Jake poured the water into the machine. “Okay. Well, thanks.”
“Next time you want to invite a junkie into my house, I’d appreciate you talking to me about it first.” He carefully measured out the grounds into the filter and pushed it into place, then he pushed the brew button. Jake heard no malice in his words, no warning, just relaying his expectations.
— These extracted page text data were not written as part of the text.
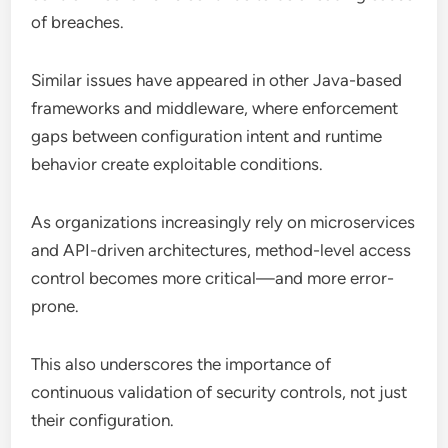
of breaches.
Similar issues have appeared in other Java-based
frameworks and middleware, where enforcement
gaps between configuration intent and runtime
behavior create exploitable conditions.
As organizations increasingly rely on microservices
and API-driven architectures, method-level access
control becomes more critical—and more error-
prone.
This also underscores the importance of
continuous validation of security controls, not just
their configuration.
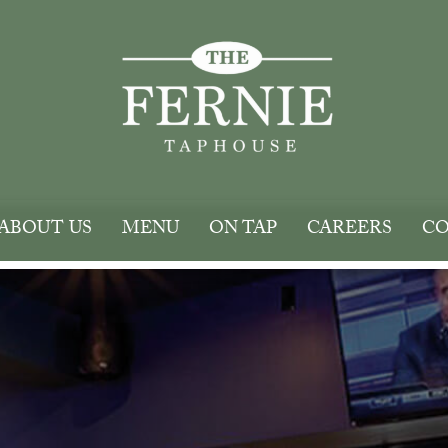
ABOUT US
MENU
ON TAP
CAREERS
CO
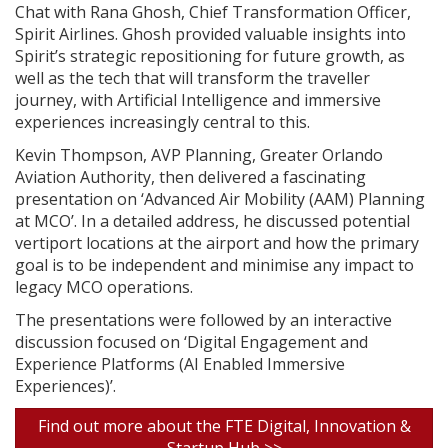
Chat with Rana Ghosh, Chief Transformation Officer,
Spirit Airlines. Ghosh provided valuable insights into
Spirit’s strategic repositioning for future growth, as
well as the tech that will transform the traveller
journey, with Artificial Intelligence and immersive
experiences increasingly central to this.
Kevin Thompson, AVP Planning, Greater Orlando
Aviation Authority, then delivered a fascinating
presentation on ‘Advanced Air Mobility (AAM) Planning
at MCO’. In a detailed address, he discussed potential
vertiport locations at the airport and how the primary
goal is to be independent and minimise any impact to
legacy MCO operations.
The presentations were followed by an interactive
discussion focused on ‘Digital Engagement and
Experience Platforms (AI Enabled Immersive
Experiences)’.
Find out more about the FTE Digital, Innovation &
Startup Hub >>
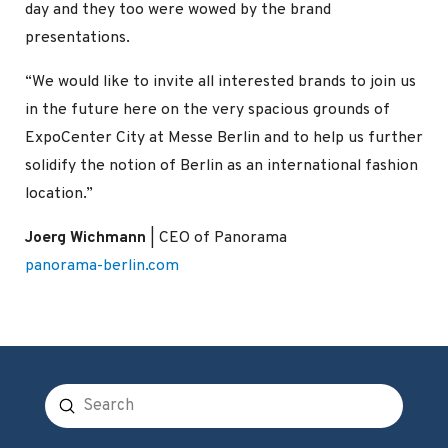
day and they too were wowed by the brand
presentations.
“We would like to invite all interested brands to join us
in the future here on the very spacious grounds of
ExpoCenter City at Messe Berlin and to help us further
solidify the notion of Berlin as an international fashion
location.”
Joerg Wichmann
| CEO of Panorama
panorama-berlin.com
Submit
Search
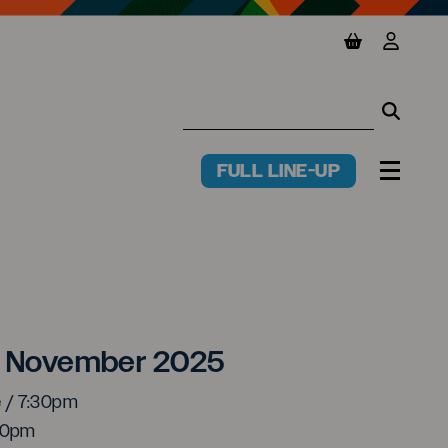
View basket
View y
Searc
Searc
FULL LINE-UP
PR
MENU
e Smith
6 November 2025
e / 7:30pm
:00pm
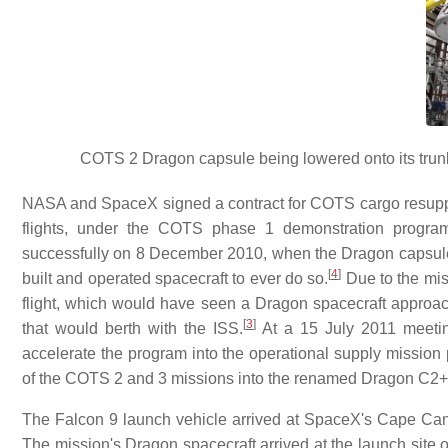
COTS 2 Dragon capsule being lowered onto its trun
NASA and SpaceX signed a contract for COTS cargo resupp
flights, under the COTS phase 1 demonstration progra
successfully on 8 December 2010, when the Dragon capsule w
[
4
]
built and operated spacecraft to ever do so.
Due to the mi
flight, which would have seen a Dragon spacecraft approach
[
3
]
that would berth with the ISS.
At a 15 July 2011 meetin
accelerate the program into the operational supply mission
of the COTS 2 and 3 missions into the renamed Dragon C2+ f
The Falcon 9 launch vehicle arrived at SpaceX's Cape Canav
The mission's Dragon spacecraft arrived at the launch site 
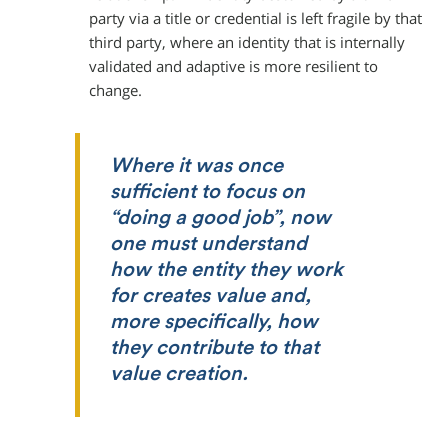
party via a title or credential is left fragile by that
third party, where an identity that is internally
validated and adaptive is more resilient to
change.
Where it was once
sufficient to focus on
“doing a good job”, now
one must understand
how the entity they work
for creates value and,
more specifically, how
they contribute to that
value creation.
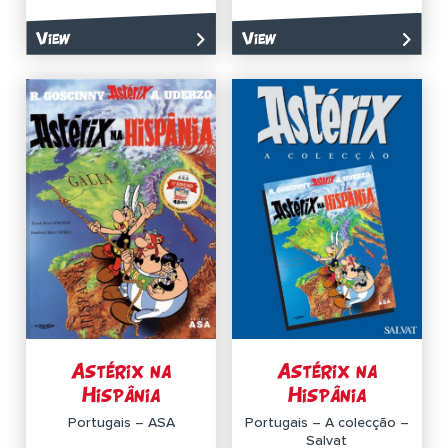
View
View
Astérix na
Astérix na
Hispânia
Hispânia
Portugais – ASA
Portugais – A colecção –
Salvat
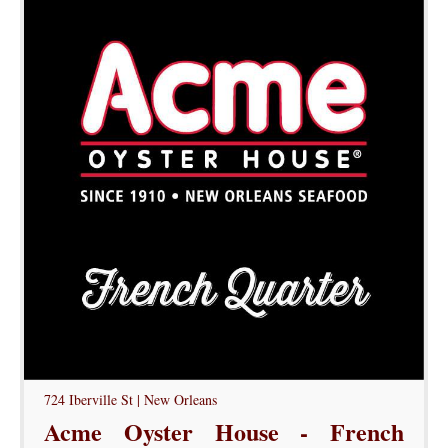
724 Iberville St | New Orleans
Acme Oyster House - French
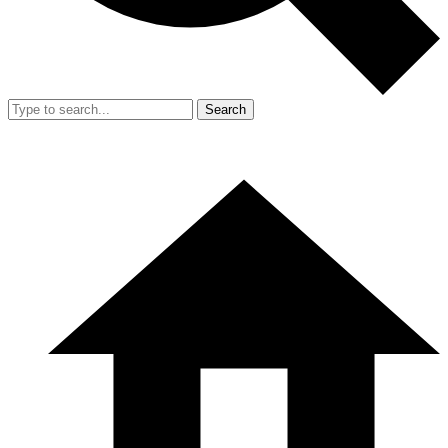
Search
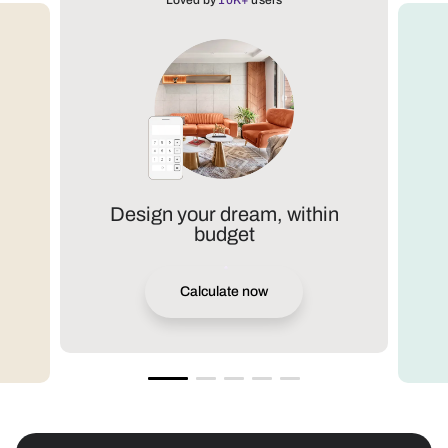
Loved by
10K+
users
Design your dream, within
budget
Calculate now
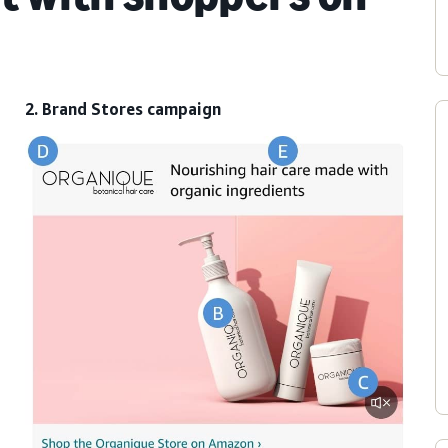
2. Brand Stores campaign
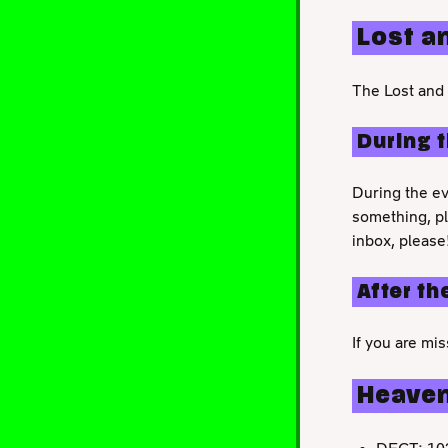
Lost a
The Lost and 
During 
During the ev
something, p
inbox, please
After th
If you are mi
Heave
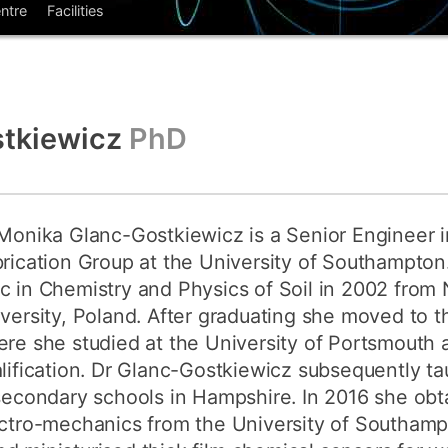
ntre
Facilities
How to app
Clearing
Free online 
tkiewicz
PhD
Continuing p
developmen
Monika Glanc-Gostkiewicz is a Senior Engineer in
rication Group at the University of Southampton
 in Chemistry and Physics of Soil in 2002 from
versity, Poland. After graduating she moved to
re she studied at the University of Portsmouth
lification. Dr Glanc-Gostkiewicz subsequently ta
secondary schools in Hampshire. In 2016 she obt
ctro-mechanics from the University of Southamp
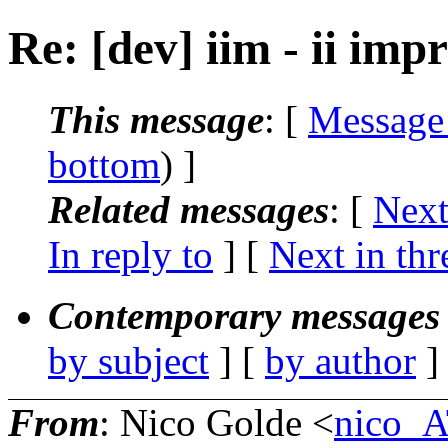
Re: [dev] iim - ii im
This message
: [
Message
bottom
) ]
Related messages
:
[
Next
In reply to
]
[
Next in thr
Contemporary messages 
by subject
] [
by author
]
From
: Nico Golde <
nico_A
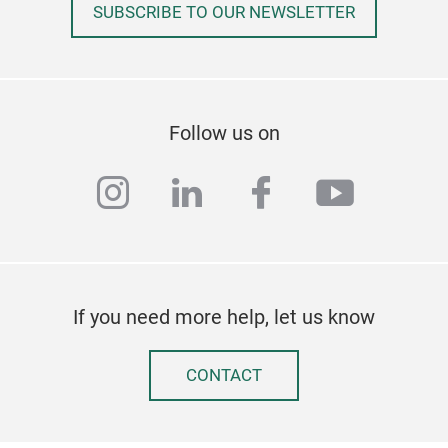
SUBSCRIBE TO OUR NEWSLETTER
Follow us on
instagram
linkedin
facebook
youtub
If you need more help, let us know
CONTACT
“I’m sorry. I was just going to get her something to eat, and some clean clothes. We fell asleep watching TV.”
He shook his head. “You’re a cop. You should know better than to let a junkie in your home unsupervised.”
He damn sure knew better, and didn’t feel like being lectured. He already felt stupid enough for even offering to help.
“Did you check your wallet, your dresser stash, or anywhere else you hide money? Make sure she didn’t rob you blind?”
Jake shook his head.
“You’re smarter than this, boy.”
Jake’s cell phone danced across the kitchen counter.
“I’ve gotta grab this. It might be work.” He snatched the phone up, knowing good and well it wasn’t work, and walked out to the porch.
The morning air still and hot, he could smell the lake in the air. He took a deep breath and swiped his phone screen.